Happy Birthday dear Yuji !
父さんの代わりにパーティーに出席した週末、帰宅した俺の目に飛び込んできた奏の姿。
奏が出てきた場所を確認した俺は、目を疑う。
「ありがとう、修一お兄ちゃん。

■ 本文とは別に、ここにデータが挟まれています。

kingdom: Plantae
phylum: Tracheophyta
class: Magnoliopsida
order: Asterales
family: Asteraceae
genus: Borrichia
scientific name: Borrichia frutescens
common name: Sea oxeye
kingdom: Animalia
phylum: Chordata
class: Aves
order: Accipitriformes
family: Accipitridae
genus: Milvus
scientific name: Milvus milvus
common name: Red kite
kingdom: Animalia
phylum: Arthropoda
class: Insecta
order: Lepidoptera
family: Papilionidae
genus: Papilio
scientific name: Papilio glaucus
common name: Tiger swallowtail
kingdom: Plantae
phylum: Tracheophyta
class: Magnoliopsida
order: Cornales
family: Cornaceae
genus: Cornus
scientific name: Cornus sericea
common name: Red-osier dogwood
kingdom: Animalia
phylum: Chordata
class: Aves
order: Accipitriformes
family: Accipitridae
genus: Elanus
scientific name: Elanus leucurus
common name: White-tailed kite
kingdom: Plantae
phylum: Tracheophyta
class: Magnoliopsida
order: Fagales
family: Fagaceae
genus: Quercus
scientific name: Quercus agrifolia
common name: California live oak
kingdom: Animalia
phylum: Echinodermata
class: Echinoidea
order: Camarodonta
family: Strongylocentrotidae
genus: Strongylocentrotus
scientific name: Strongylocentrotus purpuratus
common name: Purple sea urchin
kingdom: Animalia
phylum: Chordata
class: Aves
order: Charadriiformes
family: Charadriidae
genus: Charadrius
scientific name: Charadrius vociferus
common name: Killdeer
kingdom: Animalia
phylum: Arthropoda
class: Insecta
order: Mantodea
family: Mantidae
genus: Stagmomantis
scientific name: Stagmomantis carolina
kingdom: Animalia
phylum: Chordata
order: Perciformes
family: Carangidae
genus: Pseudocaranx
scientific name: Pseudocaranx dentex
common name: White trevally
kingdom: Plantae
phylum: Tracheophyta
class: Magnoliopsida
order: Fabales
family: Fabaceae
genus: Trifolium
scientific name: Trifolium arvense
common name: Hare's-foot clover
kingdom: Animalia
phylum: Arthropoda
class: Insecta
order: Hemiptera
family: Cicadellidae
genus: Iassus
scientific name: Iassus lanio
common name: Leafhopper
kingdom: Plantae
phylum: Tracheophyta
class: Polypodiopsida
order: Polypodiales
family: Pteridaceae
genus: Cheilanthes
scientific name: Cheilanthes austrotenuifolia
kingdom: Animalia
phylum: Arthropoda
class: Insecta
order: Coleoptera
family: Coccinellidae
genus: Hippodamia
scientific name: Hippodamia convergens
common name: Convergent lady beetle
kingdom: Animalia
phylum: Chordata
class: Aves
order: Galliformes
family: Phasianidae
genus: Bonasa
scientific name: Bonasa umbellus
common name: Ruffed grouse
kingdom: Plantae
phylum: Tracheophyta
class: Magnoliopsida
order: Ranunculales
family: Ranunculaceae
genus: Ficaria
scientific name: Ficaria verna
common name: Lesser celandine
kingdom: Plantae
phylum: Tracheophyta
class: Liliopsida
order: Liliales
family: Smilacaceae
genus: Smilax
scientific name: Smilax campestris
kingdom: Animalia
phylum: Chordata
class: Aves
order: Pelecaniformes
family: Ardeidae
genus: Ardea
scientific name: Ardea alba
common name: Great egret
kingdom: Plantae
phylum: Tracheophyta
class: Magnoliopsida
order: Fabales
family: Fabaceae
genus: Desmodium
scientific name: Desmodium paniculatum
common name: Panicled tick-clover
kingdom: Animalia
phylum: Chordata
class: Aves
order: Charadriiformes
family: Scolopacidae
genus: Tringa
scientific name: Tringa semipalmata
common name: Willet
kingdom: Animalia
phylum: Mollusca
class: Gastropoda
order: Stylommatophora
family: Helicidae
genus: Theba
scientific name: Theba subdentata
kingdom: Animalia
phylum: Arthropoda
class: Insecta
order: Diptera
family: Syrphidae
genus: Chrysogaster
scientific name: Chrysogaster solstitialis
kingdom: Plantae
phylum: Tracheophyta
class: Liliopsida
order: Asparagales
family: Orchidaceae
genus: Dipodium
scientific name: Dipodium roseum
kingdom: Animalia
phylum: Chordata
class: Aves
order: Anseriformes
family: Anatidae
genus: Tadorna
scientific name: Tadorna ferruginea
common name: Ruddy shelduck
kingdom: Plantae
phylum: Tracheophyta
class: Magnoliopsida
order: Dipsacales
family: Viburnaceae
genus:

おやすみなさい」
笑顔を向けた奏の先に、同じ様に笑顔の修一兄さんが思い浮かぶ。
時計は23時を過ぎている。
俺がいなかったから宿題を修一兄さんに聞いてただけだよ。
でも、奏は手ぶらだったぞ?
何か用事があったんだよ!
緊急の用事って顔じゃなかったし、兄とはいえ無防備に部屋に入る時間じゃないだろ?
良心と醜い感情がせめぎ合う中、俺は慌てて頭を振った。
その日を境に、奏が修一兄さんと過ごしているのを見かけるようになった。
土曜日の午後、用事があると言っていた筈の奏は修一兄さんと一緒に帰ってきた。
日曜日は要さんと3人で出掛けたと薫くんが教えてくれた。
そして今日。
あと少しで新年を迎えるという時に、奏の部屋から出てきた修一兄さん。
その姿に、俺は堪らず奏の部屋に向かった。
奏の部屋のドアをノックしようとした瞬間、ドアが開く。
「お兄ちゃん、お帰りなさい!
えっと…どうぞ?」
俺を見てビックリした奏は、俺を部屋に招き入れた。
「どうしたの?今日は取引先のパーティーに呼ばれてるんじゃなかったの?」
そう言いながらも、どこかそわそわした奏。
「思っていたより早く終わったから帰って来たんだけど…邪魔だった?」
「じ、邪魔ってどういう事?」
慌てた奏を抱きしめて、俺は奏の肩に顔を埋めた。
気付けばもう、言葉は口から零れていた。